Die kontraintuitive Logik von klimaneutraler Digitalisierung ist, dass zum Beispiel Online-Konferenzen scheinbar eine kleinere Klima-Belastung haben als eine Konferenz, zu der die Referent_innen per Zug anreisen, da rechnerisch eine Stunde im digitalen Raum weniger klimabelastend ist als eine Stunde Zugreise. Obwohl ein Zug viel klimaneutraler erscheint als ein digitales Netzwerk, sorgen die rechnerischen Größenverhältnisse dafür, dass Zugreisen klimabelastender sind als Online-Sein. Was dabei allerdings nicht bilanziert wird, ist die Größenordnung der Server, Kabel und Kraftwerke: Bilanziert wird nur der kleine Prozent-Anteil der Energie, die gebraucht wird, um online zu sein. Das ist auch bei dem Zug so, aber wegen der unterschiedlichen Größenverhältnisse werden einem bei einer Zugreise verhältnismäßig mehr CO2-Emissionen zugeschrieben.

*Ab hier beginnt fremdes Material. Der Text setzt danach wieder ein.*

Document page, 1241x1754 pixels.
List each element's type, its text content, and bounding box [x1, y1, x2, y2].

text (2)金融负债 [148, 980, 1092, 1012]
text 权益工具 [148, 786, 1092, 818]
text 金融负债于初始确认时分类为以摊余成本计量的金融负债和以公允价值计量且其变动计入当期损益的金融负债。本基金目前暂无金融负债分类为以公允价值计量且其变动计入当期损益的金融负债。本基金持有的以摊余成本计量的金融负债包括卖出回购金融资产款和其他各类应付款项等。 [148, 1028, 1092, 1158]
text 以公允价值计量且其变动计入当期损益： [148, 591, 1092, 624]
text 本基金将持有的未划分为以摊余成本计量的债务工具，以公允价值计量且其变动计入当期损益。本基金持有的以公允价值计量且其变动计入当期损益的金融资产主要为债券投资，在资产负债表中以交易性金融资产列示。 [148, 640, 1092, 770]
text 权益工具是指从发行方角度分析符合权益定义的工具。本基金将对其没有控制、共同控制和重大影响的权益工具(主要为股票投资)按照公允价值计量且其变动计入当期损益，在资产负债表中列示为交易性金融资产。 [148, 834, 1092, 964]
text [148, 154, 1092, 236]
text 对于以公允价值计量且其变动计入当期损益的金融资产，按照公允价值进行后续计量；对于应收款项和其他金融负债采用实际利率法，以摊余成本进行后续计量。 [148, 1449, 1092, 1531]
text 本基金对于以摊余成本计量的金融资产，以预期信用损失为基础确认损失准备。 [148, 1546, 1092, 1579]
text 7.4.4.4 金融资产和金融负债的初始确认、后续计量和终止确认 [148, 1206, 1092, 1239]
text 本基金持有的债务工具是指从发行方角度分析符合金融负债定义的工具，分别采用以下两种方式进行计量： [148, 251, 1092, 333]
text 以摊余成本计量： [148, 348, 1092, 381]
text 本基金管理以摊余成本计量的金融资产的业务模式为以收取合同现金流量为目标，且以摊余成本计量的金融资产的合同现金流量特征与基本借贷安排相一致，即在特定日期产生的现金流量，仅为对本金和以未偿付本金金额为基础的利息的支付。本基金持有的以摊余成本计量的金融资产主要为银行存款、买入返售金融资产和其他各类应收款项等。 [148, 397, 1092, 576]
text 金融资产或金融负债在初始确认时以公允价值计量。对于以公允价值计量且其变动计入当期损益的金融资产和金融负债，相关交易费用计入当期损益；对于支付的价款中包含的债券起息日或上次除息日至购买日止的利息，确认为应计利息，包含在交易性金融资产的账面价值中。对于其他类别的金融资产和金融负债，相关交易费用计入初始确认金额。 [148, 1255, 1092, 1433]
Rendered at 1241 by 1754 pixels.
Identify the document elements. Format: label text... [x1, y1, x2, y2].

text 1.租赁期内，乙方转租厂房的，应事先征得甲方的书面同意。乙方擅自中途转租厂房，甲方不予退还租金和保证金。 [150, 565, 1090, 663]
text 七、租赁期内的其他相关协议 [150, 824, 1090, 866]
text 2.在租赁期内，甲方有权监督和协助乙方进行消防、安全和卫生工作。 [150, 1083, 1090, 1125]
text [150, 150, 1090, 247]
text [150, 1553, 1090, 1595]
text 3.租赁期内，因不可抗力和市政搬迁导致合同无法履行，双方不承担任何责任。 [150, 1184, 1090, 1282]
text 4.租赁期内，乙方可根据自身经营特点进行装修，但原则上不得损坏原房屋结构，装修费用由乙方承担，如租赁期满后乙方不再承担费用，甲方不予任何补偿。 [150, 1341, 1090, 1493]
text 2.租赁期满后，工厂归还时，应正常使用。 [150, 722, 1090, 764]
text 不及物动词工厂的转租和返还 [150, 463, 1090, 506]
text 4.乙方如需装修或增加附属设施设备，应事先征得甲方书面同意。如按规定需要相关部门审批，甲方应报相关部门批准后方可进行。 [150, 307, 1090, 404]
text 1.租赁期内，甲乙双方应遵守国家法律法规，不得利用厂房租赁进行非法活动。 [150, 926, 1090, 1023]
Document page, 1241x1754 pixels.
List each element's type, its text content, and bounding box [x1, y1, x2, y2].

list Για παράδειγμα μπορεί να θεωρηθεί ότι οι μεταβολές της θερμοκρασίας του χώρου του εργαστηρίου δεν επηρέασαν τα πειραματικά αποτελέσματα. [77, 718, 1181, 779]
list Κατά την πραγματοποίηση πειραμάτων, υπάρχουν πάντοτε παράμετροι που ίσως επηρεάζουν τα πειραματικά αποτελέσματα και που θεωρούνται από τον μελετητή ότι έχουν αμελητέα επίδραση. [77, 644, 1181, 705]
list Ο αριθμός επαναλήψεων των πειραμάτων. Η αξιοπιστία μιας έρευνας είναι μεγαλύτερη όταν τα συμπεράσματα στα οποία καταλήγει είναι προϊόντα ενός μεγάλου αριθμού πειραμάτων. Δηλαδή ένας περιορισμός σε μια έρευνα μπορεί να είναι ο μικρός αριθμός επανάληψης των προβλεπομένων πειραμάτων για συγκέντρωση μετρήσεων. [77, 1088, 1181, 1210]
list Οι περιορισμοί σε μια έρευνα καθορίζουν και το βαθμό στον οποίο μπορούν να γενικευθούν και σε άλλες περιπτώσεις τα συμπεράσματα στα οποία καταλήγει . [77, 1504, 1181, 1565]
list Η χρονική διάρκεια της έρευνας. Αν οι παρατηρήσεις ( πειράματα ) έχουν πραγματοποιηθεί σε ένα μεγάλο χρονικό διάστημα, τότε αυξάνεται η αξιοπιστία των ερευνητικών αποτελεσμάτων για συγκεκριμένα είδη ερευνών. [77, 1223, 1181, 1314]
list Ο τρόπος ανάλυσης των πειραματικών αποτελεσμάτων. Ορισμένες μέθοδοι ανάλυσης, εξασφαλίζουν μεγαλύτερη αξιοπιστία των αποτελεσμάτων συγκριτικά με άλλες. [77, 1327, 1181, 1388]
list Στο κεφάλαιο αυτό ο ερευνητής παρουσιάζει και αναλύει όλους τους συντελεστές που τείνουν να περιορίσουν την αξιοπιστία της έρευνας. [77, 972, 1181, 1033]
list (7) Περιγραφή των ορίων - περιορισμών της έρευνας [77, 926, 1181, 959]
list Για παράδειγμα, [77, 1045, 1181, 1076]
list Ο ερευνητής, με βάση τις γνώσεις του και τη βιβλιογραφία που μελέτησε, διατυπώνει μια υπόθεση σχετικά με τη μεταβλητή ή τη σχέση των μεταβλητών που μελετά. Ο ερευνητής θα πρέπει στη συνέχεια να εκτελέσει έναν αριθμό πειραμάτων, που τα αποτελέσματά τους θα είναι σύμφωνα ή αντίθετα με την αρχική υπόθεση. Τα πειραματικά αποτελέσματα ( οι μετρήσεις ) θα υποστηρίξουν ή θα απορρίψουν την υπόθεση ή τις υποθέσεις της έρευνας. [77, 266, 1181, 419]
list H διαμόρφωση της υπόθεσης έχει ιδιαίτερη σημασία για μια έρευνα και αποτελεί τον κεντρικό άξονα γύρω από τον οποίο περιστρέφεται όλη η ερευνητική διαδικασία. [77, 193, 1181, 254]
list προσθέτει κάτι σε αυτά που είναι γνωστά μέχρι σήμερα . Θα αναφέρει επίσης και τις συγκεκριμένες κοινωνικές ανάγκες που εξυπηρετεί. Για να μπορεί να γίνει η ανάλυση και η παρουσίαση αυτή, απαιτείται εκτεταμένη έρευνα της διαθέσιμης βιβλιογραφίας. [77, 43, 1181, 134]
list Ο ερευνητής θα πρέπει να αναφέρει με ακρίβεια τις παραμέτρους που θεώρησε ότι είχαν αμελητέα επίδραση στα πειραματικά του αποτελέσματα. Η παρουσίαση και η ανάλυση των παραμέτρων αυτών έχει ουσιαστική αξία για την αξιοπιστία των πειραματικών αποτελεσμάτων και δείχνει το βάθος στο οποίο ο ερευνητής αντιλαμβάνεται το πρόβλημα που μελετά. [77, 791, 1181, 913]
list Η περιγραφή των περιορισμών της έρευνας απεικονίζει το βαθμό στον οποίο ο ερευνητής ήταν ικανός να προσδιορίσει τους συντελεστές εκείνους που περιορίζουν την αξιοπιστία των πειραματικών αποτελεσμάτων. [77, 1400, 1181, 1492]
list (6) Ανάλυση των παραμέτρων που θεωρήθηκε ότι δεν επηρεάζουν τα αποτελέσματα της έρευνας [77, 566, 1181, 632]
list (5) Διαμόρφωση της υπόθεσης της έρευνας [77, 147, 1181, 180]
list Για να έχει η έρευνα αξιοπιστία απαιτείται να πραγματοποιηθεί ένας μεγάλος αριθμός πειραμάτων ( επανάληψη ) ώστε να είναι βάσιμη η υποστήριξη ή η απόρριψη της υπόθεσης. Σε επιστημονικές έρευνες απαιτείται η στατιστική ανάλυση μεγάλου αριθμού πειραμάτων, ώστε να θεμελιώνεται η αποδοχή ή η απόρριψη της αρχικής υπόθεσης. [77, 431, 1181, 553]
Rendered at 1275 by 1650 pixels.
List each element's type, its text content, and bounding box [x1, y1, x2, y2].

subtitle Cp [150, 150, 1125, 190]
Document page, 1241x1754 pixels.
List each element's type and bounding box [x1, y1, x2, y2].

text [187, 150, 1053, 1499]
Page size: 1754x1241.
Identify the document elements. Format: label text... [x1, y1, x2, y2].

„Auch wenn technologische Lösungen dazu beitragen, dass die Klimakrise bekämpft wird, sind sie doch gleichzeitig für 1,4 bis 4 Prozent der globalen Emissionen verantwortlich.“ Analog zu diesem Bilanzierungsweg wird der CO2-Fußabdruck von Big Tech-Firmen durch Berücksichtigung der Klimabilanz ihrer Produkte und Wartungskosten berechnet – anstatt mithilfe der Energie-Infrastruktur, die ihre Produkte und Dienstleistungen benötigen. Obwohl Big Tech-Firmen Strom benötigen, werden sie nicht zum Energiesektor gezählt, und die dort anfallenden CO2-Emissionen fließen ebenso wenig in die Firmen-Bilanz ein. Befürworter_innen der Digitalisierung argumentieren: Je mehr wir digitalisieren, desto nachhaltiger wird unsere Wirtschaft dank eines smarten, digitalen Managements werden. Aktuelle Schätzungen des Weltwirtschaftsforums behaupten, dass digitale Technologien bis zu einem Fünftel aller Emissions-Reduktionen abdecken können, die nötig sind, um bis 2050 das Ziel der Netto-Null in den Bereichen Energie, Materialien und Mobilität zu erreichen.
Das Weltwirtschaftsforum lobt die Digitalisierung ausführlich: „Digitalisierung kann eine Reihe von Lösungen bereitstellen. Zum Beispiel können selbst die größten Windkraftanlagen mit einem einzigen, privaten WLAN ausgestattet werden, sodass sie Wartearbeiten prognostizieren können, Drohnen für die Analyse der notwendigen Reparaturen steuern oder Augmented Reality-Technik erlauben. Folglich müssen Techniker_innen weniger häufig zu Offshore-Anlagen reisen und mehr Turbinen können auf dem Höhepunkt ihrer Auslastung betrieben werden.“
Im Bereich des Windkraftanlagen-Managements ist es möglich, die meisten Dienstleistungen finanziell zu bilanzieren. Aber wenn sich Menschen Kunst ansehen anstelle von Bildschirmen, sehen und fühlen sie mehr, als bilanziert werden kann. Sie sprechen darüber und schmieden Pläne. Ein Effekt von kritischer Kunst und Live-Kultur entsteht durch ihr radikales, transformatives Ziel, neue und gerechte Systeme zu entwickeln. Das ist nicht bilanzierbar, doch zeigt uns die Geschichte, dass dieses Ziel nicht durch die Management-Ideale der kontrollierten Räume erreicht wird, die die Digitalisierung bereitstellt.